Your objective: Rewrite every line of the material with "round mirror" swapped for "oval mirror" and nothing else altered, leaving out the pictures.

====== Dataset records

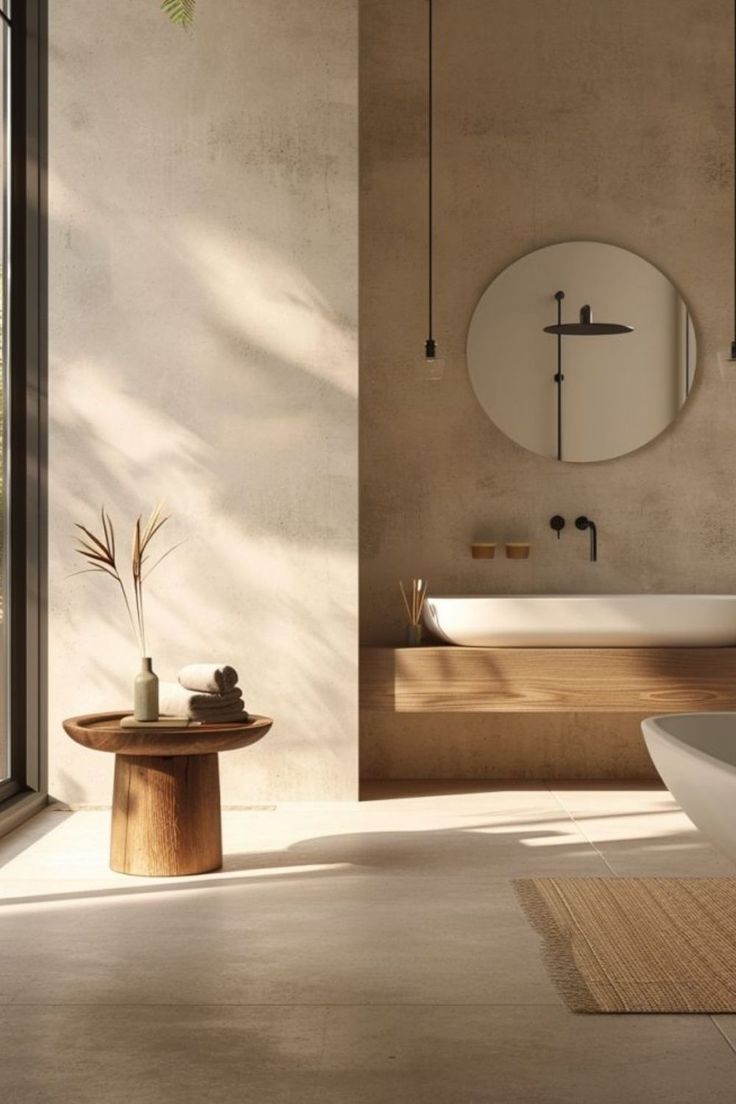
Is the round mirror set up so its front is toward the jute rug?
yes

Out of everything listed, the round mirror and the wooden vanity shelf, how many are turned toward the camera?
2

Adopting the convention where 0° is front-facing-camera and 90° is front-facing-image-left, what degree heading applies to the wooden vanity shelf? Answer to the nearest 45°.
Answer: approximately 0°

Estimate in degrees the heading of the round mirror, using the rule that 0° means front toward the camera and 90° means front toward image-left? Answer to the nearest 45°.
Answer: approximately 0°
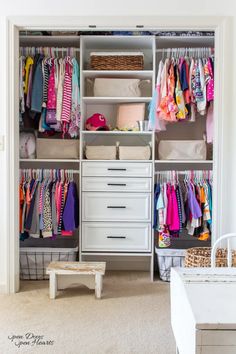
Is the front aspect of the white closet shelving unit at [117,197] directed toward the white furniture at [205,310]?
yes

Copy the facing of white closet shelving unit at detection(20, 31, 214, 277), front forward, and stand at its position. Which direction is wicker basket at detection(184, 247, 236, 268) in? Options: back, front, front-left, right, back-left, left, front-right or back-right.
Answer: front-left

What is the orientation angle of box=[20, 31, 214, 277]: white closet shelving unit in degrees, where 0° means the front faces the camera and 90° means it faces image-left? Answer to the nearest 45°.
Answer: approximately 0°
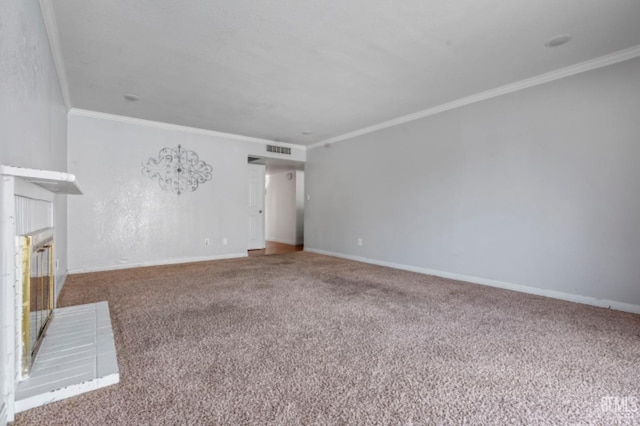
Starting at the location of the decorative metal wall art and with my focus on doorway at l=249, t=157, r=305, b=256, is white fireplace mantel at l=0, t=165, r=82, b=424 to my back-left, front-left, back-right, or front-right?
back-right

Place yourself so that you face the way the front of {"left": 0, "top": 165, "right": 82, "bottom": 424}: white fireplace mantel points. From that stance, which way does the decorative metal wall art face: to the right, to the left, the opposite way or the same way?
to the right

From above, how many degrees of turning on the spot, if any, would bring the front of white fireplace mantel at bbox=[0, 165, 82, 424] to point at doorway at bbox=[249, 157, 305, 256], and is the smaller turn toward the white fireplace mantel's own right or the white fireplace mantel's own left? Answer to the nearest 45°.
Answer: approximately 45° to the white fireplace mantel's own left

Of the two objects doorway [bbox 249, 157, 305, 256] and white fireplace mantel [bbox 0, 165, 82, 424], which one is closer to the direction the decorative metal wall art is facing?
the white fireplace mantel

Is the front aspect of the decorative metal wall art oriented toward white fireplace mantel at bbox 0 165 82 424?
yes

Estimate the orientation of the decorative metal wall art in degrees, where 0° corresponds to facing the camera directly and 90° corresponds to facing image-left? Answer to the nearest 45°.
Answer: approximately 0°

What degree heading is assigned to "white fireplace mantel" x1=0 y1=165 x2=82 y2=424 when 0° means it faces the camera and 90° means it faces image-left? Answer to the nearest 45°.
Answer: approximately 270°

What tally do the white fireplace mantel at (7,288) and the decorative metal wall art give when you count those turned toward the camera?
1

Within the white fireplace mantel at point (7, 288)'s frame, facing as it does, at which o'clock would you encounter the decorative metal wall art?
The decorative metal wall art is roughly at 10 o'clock from the white fireplace mantel.
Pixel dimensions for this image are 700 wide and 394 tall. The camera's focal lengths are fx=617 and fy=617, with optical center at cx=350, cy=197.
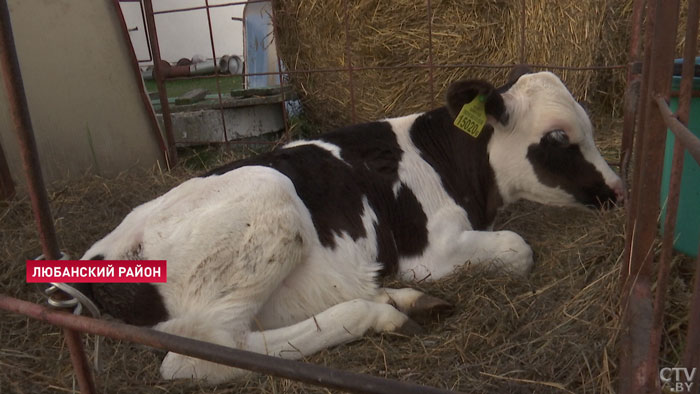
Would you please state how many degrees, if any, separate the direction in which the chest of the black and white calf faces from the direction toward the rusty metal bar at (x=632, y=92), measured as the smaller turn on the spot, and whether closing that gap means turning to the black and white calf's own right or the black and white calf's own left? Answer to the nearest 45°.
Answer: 0° — it already faces it

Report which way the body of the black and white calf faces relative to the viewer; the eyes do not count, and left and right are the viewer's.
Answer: facing away from the viewer and to the right of the viewer

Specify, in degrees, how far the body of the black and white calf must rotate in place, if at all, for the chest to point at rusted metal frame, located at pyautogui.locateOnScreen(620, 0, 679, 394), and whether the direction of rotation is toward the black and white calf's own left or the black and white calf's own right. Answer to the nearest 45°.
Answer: approximately 90° to the black and white calf's own right

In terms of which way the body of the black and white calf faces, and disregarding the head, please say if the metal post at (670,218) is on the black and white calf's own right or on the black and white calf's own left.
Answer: on the black and white calf's own right

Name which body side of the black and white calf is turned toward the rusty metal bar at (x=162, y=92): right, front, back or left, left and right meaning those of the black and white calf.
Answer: left
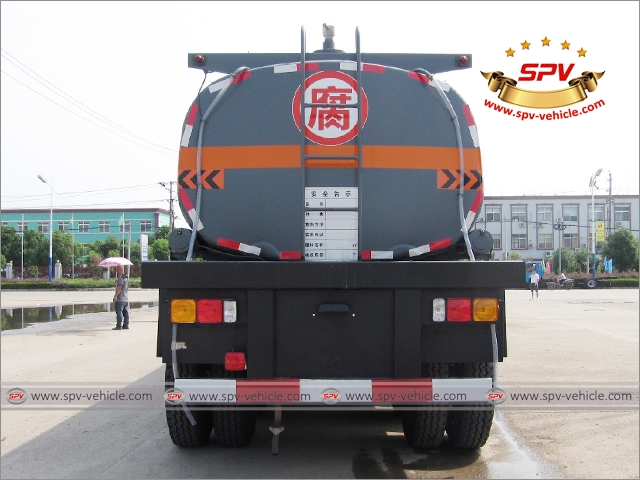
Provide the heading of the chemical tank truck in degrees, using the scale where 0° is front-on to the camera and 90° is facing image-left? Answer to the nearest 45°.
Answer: approximately 180°

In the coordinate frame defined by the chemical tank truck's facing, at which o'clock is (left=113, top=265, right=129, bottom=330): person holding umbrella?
The person holding umbrella is roughly at 11 o'clock from the chemical tank truck.
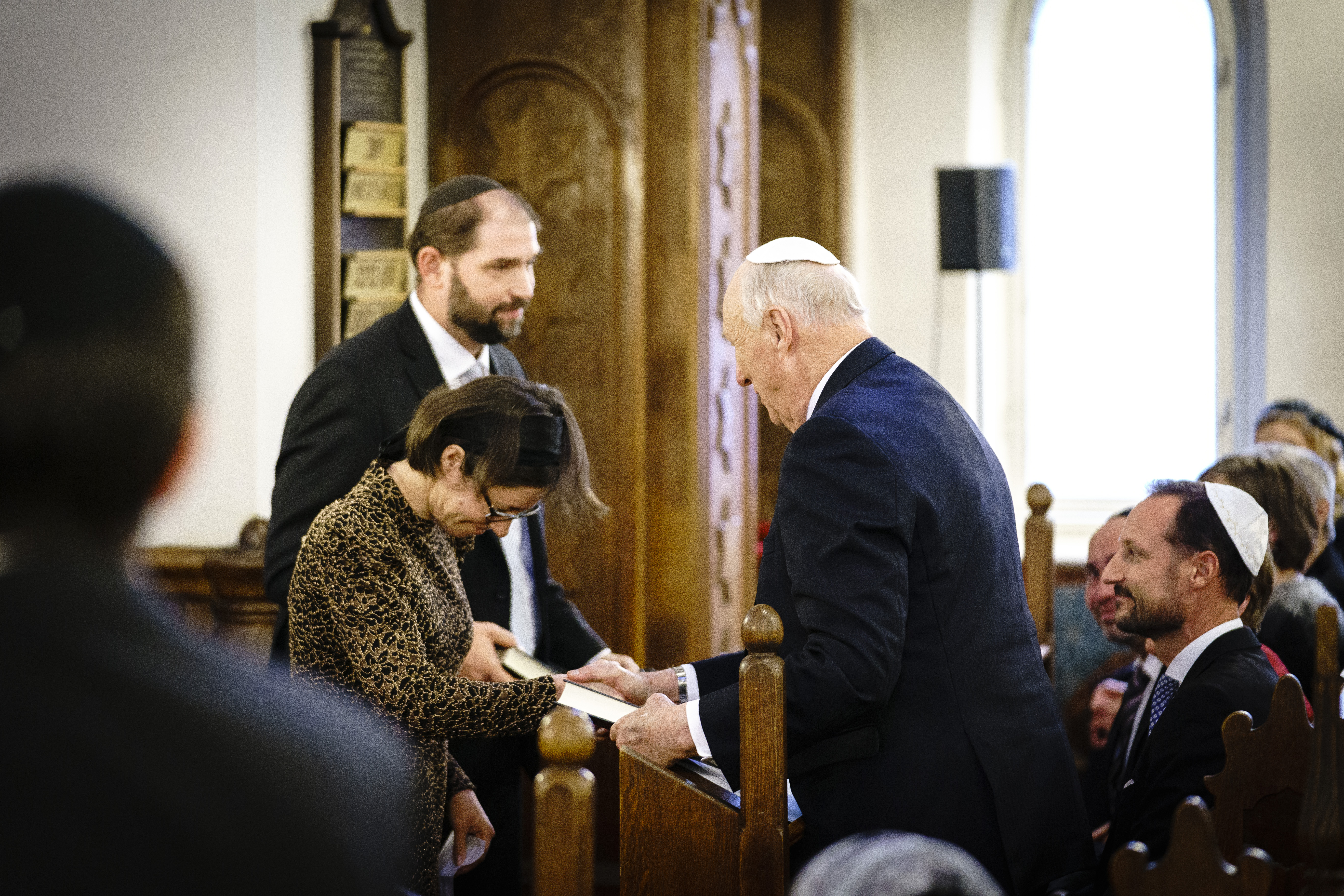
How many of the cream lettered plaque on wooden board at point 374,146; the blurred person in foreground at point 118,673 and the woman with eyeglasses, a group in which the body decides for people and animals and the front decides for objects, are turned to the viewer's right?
1

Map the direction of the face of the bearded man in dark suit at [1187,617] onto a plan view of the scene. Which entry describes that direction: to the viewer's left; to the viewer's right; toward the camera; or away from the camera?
to the viewer's left

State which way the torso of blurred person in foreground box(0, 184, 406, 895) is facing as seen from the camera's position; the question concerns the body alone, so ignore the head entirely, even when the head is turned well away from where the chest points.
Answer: away from the camera

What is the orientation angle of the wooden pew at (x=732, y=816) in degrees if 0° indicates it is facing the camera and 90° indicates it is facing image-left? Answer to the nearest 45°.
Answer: approximately 90°

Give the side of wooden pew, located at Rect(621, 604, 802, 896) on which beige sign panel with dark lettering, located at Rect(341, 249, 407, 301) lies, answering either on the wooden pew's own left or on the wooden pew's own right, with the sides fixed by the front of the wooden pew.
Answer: on the wooden pew's own right

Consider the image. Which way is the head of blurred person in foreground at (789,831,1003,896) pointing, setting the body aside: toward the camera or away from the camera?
away from the camera

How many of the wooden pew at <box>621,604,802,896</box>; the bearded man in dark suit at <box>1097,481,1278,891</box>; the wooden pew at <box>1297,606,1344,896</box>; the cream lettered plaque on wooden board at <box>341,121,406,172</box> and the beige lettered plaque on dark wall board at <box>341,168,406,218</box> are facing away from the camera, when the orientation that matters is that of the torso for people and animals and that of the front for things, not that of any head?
0

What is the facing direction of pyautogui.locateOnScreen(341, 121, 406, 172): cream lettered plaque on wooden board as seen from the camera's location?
facing the viewer

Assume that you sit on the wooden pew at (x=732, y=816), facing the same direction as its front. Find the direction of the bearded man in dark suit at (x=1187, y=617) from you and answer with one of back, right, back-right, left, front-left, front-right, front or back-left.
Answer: back-right

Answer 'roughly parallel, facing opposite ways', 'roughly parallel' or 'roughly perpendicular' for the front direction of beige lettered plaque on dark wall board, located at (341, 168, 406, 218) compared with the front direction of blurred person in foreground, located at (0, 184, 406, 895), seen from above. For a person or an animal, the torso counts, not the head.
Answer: roughly parallel, facing opposite ways

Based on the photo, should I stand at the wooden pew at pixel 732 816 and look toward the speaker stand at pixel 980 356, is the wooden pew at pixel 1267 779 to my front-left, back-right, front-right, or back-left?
front-right

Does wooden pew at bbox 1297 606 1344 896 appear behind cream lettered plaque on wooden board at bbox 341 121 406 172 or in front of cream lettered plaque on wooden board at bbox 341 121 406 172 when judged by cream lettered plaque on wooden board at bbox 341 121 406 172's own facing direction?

============

Response to the task:
Is the oval mirror set up so its front is toward the jute rug?
yes

Out of everything listed, the oval mirror and the wooden vanity shelf, how many are turned toward the camera?
2

Adopting the convention where 0° is front-facing-camera and 90° is front-facing-image-left, what degree heading applies to the wooden vanity shelf? Answer to the nearest 45°.
Answer: approximately 0°

Estimate in degrees the heading of the oval mirror, using the rule that 0° means front toward the camera and 90° means front toward image-left? Answer to the nearest 45°.
Answer: approximately 0°
Is the front aspect of the white closet shelving unit at [117,197] directed toward the white furniture at [205,310]?
yes

Copy the facing of white closet shelving unit at detection(20, 31, 214, 277), front forward, and stand at its position. Which direction is wicker basket at detection(184, 247, 236, 268) in? Options: back, front, front-left, right, back-left, left, front-right or back-right.
Answer: front-left

What is the orientation angle of box=[20, 31, 214, 277]: white closet shelving unit in degrees, where 0° means the front faces the camera and 90° means it faces image-left? Answer to the nearest 45°.
Answer: approximately 0°
Starting at the location of the decorative metal wall art and with my focus on doorway at l=249, t=157, r=305, b=256, is white fireplace mantel at l=0, t=165, r=82, b=424 to my back-left, front-left, back-right, or front-right?
back-right

Place yourself so that you face the way the front of {"left": 0, "top": 165, "right": 82, "bottom": 424}: white fireplace mantel points. From that stance, which way does the decorative metal wall art face: to the right, to the left, the opposite way or the same way?
to the right

From above, how many degrees of turning on the spot, if any, would bring the front of white fireplace mantel at bbox=[0, 165, 82, 424] to point at doorway at bbox=[249, 157, 305, 256], and is the smaller turn toward the white fireplace mantel's own right or the white fireplace mantel's own left? Answer to the nearest 45°.
Answer: approximately 45° to the white fireplace mantel's own left

Of the two objects doorway [bbox 249, 157, 305, 256] and white fireplace mantel [bbox 0, 165, 82, 424], which one is closer to the direction the decorative metal wall art is facing?
the white fireplace mantel

Is the front aspect of the decorative metal wall art oriented toward white fireplace mantel at bbox 0 165 82 424?
yes

Estimate the orientation of the decorative metal wall art in degrees, where 0° corresponds to facing the camera directly and 90° corresponds to facing image-left? Answer to the nearest 45°.
Answer: approximately 0°

What degree heading is assigned to "white fireplace mantel" x1=0 y1=165 x2=82 y2=424 when 0° means it faces the camera and 90° means it faces image-left? Answer to the nearest 45°.
Answer: approximately 270°

What tally do the white fireplace mantel at (7,288) and the decorative metal wall art give when you count those turned toward the camera?
1

Within the white fireplace mantel at point (7, 288)'s frame, facing as it does, at which o'clock would you encounter the decorative metal wall art?
The decorative metal wall art is roughly at 10 o'clock from the white fireplace mantel.
Pixel dimensions for this image are 700 wide and 394 tall. The camera's focal lengths are fx=617 and fy=617, with optical center at cx=350, cy=197.
Would you please state how many degrees, if any, separate the direction in which the chest of the black and white calf faces from the direction toward the rusty metal bar at (x=632, y=92), measured as the smaller turn on the spot, and whether closing that gap means turning to the black and white calf's own right or the black and white calf's own left? Answer to the nearest 45°.
Answer: 0° — it already faces it

Report which way the body of the black and white calf faces relative to the viewer; the eyes do not count, and left and right are the viewer's.
Answer: facing away from the viewer and to the right of the viewer

Specify, in degrees, how far the body of the black and white calf must rotate in place, if at all, for the chest to point at rusted metal frame, located at pyautogui.locateOnScreen(620, 0, 679, 394), and whether the direction of rotation is toward the black and white calf's own left or the black and white calf's own right. Answer to the nearest 45°.
Answer: approximately 90° to the black and white calf's own right

In terms of which way the body of the black and white calf faces, and disregarding the head, please say if the metal post at (670,218) is on the black and white calf's own right or on the black and white calf's own left.
Answer: on the black and white calf's own right

Name which body side of the black and white calf is turned toward the rusty metal bar at (x=162, y=92): right, front, back or left, left and right meaning those of the black and white calf.
Answer: left
Provide the heading of the chemical tank truck in degrees, using the scale where 0° is front-on to the camera and 90° is facing image-left? Answer to the nearest 45°.
Answer: approximately 180°

In the coordinate frame defined by the chemical tank truck's facing, at which o'clock is (left=113, top=265, right=129, bottom=330): person holding umbrella?
The person holding umbrella is roughly at 11 o'clock from the chemical tank truck.
How many of the cream lettered plaque on wooden board at point 374,146; the blurred person in foreground at point 118,673 and the woman with eyeglasses, a group in which the body decides for people and animals and the front decides for objects, are turned to the viewer's right?
1

Map the direction of the face of the bearded man in dark suit at [1187,617] onto a plan view of the scene. Which entry describes that direction: to the viewer's left; to the viewer's right; toward the camera; or away from the camera?
to the viewer's left

State which way the torso of blurred person in foreground box(0, 184, 406, 895) is facing as seen from the camera's position; the question concerns the body alone, so ignore the head entirely, even when the head is turned well away from where the chest points.
Answer: away from the camera

What is the orientation angle of the wooden pew at (x=732, y=816) in degrees if 0° indicates it is facing the camera and 90° indicates it is facing image-left? Answer to the nearest 45°.
Answer: approximately 90°

Give the side of wooden pew, located at Rect(621, 604, 802, 896) on which beige sign panel with dark lettering, located at Rect(341, 249, 407, 301) lies, answering either on the wooden pew's own left or on the wooden pew's own right, with the sides fixed by the front of the wooden pew.
Answer: on the wooden pew's own right

Consider the image. Which way is the head of blurred person in foreground at (789,831,1003,896) pointing, setting the body aside: toward the camera or away from the camera?
away from the camera

How many of the wooden pew at <box>621,604,802,896</box>; the bearded man in dark suit at <box>1097,481,1278,891</box>; the wooden pew at <box>1297,606,1344,896</box>; the cream lettered plaque on wooden board at <box>341,121,406,172</box> and the beige lettered plaque on dark wall board at <box>341,168,406,218</box> are facing away from the camera, when the orientation that matters is that of the torso for people and animals and that of the front for things, not that of any head?
0

What is the facing direction of pyautogui.locateOnScreen(341, 121, 406, 172): cream lettered plaque on wooden board as seen from the camera's location?
facing the viewer

Assume that you sit on the wooden pew at (x=732, y=816), facing the same direction as its front. Find the direction of the bearded man in dark suit at (x=1187, y=617) from you and answer with one of back, right, back-right, left, front-left, front-right, front or back-left.
Answer: back-right

Answer 'roughly parallel, facing opposite ways', 'roughly parallel' or 'roughly perpendicular' for the front direction of beige lettered plaque on dark wall board, located at (341, 168, 406, 218) compared with the front direction of blurred person in foreground, located at (0, 184, 406, 895), seen from above. For a person or an animal, the torso counts, not the head.
Answer: roughly parallel, facing opposite ways

Based on the photo, should I stand at the wooden pew at pixel 732 816 and look toward the speaker stand at pixel 980 356, is the wooden pew at pixel 1267 779 to my front-left, back-right, front-right, or back-left?
front-right

Does wooden pew at bbox 1297 606 1344 896 appear behind cream lettered plaque on wooden board at bbox 341 121 406 172 or in front of cream lettered plaque on wooden board at bbox 341 121 406 172 when judged by cream lettered plaque on wooden board at bbox 341 121 406 172's own facing direction?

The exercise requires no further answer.